I went to u Iowa ages ago takin each course on arrow stim caths and lab with anesthetized pigs. Boezaart recommended the safest block was with the biggest dullest. needle you could use!!
 
subarachnoid injection can happen with an ISB no matter how many you have done especially when not using a blunt touhey needle which most people dont

I went to u Iowa ages ago takin each course on arrow stim caths and lab with anesthetized pigs. Boezaart recommended the safest block was with the biggest dullest. needle you could use!!


Alternatively, you can stop penetrating the brachial plexus sheath which is entirely unnecessary; as I have posted above the injection can (should?) occur 0.5-1mm AWAY from the nerve root essentially eliminating the risk of a SAB injection.
 
[QUOTE="BLADEMDA, 0.5-1mm AWAY from the nerve root essentially eliminating the risk of a SAB injection.[/QUOTE]

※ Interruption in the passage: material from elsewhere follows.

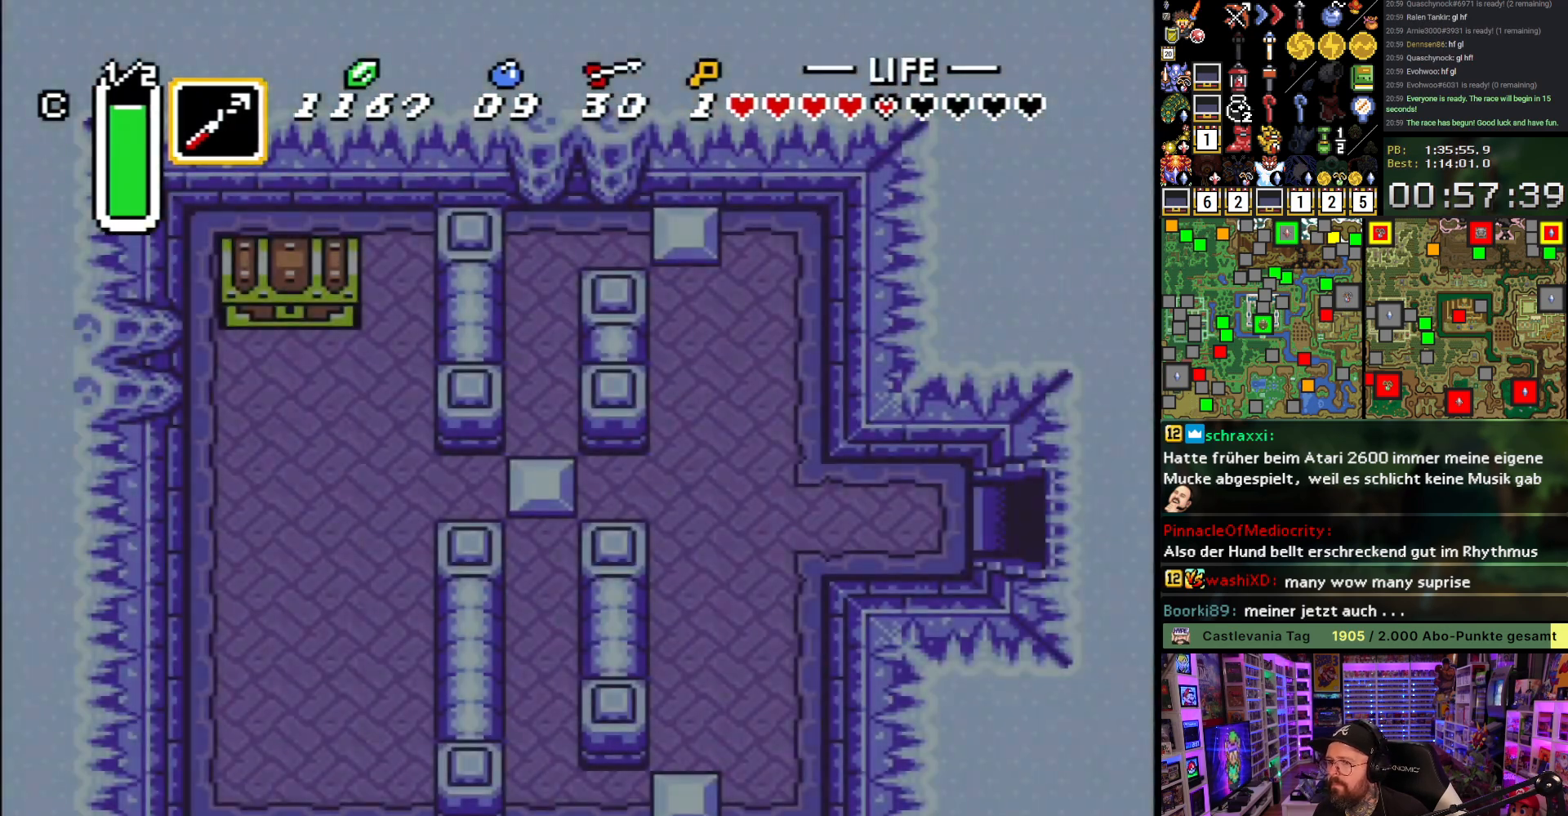
{"buttons": ["DPAD_LEFT"], "events": [[50, "A", "up"], [150, "A", "down"], [250, "A", "up"]]}
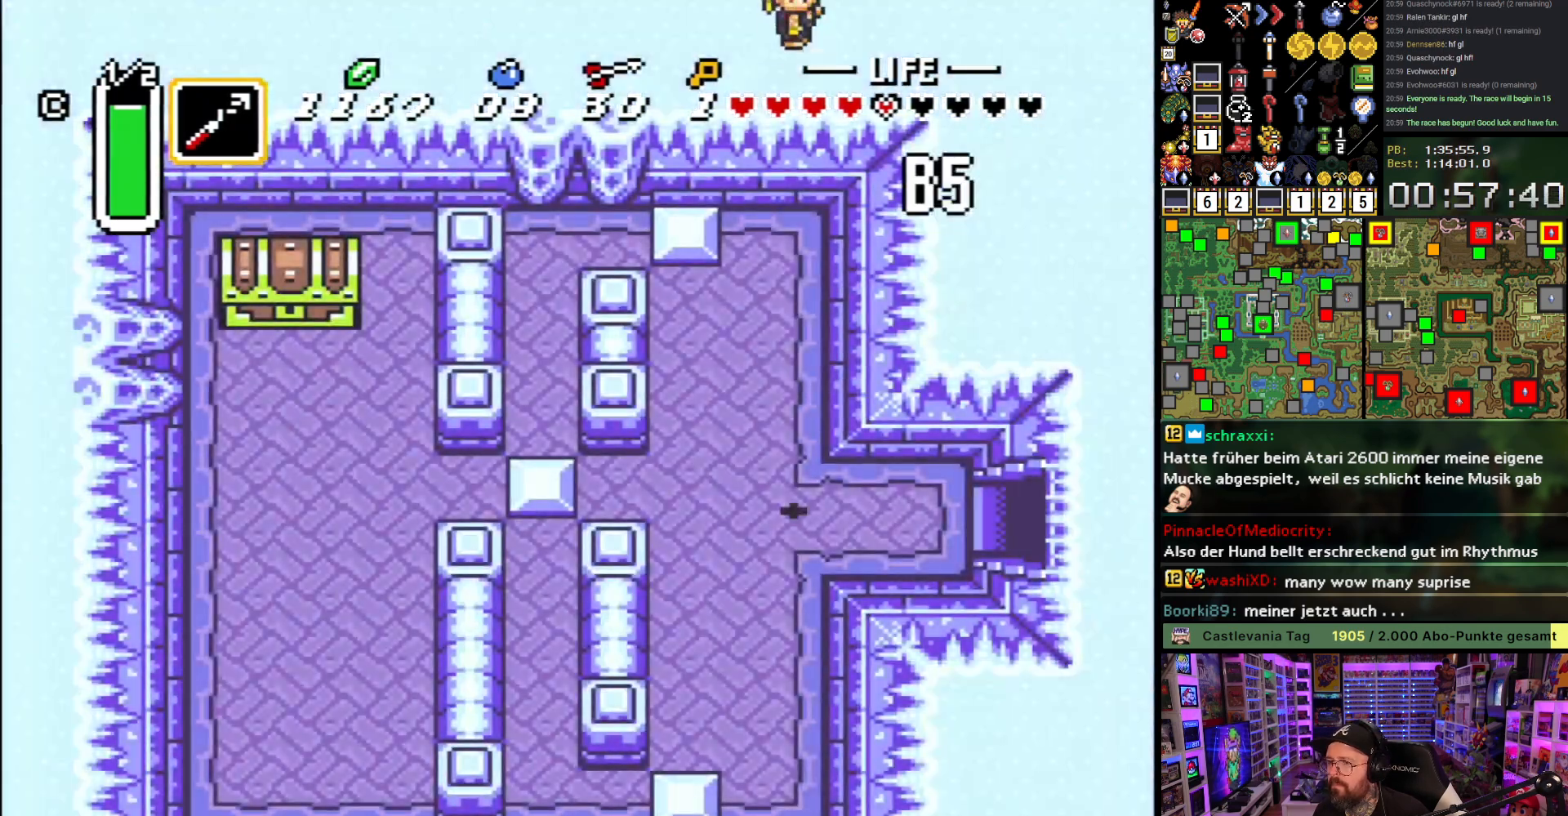
{"buttons": ["DPAD_UP", "DPAD_LEFT"], "events": [[117, "DPAD_UP", "down"]]}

Interesting that we used to use US to get the needle as close as possible to the nerve
And now can use it to get the needle as far as can still be effective away from the nerve.

Old habits do die hard tho
 
Cerebral sats in 40s are very rare. I use it as a surrogate for SvO2 and cardiac output. Every heart patient of mine gets them, and I only see numbers like that (<60) in some heart transplants and LVAD patients. Inotropes, transfusion, hypoventilation. Vasopressin may be better than phenylephrine in cerebral vasculature.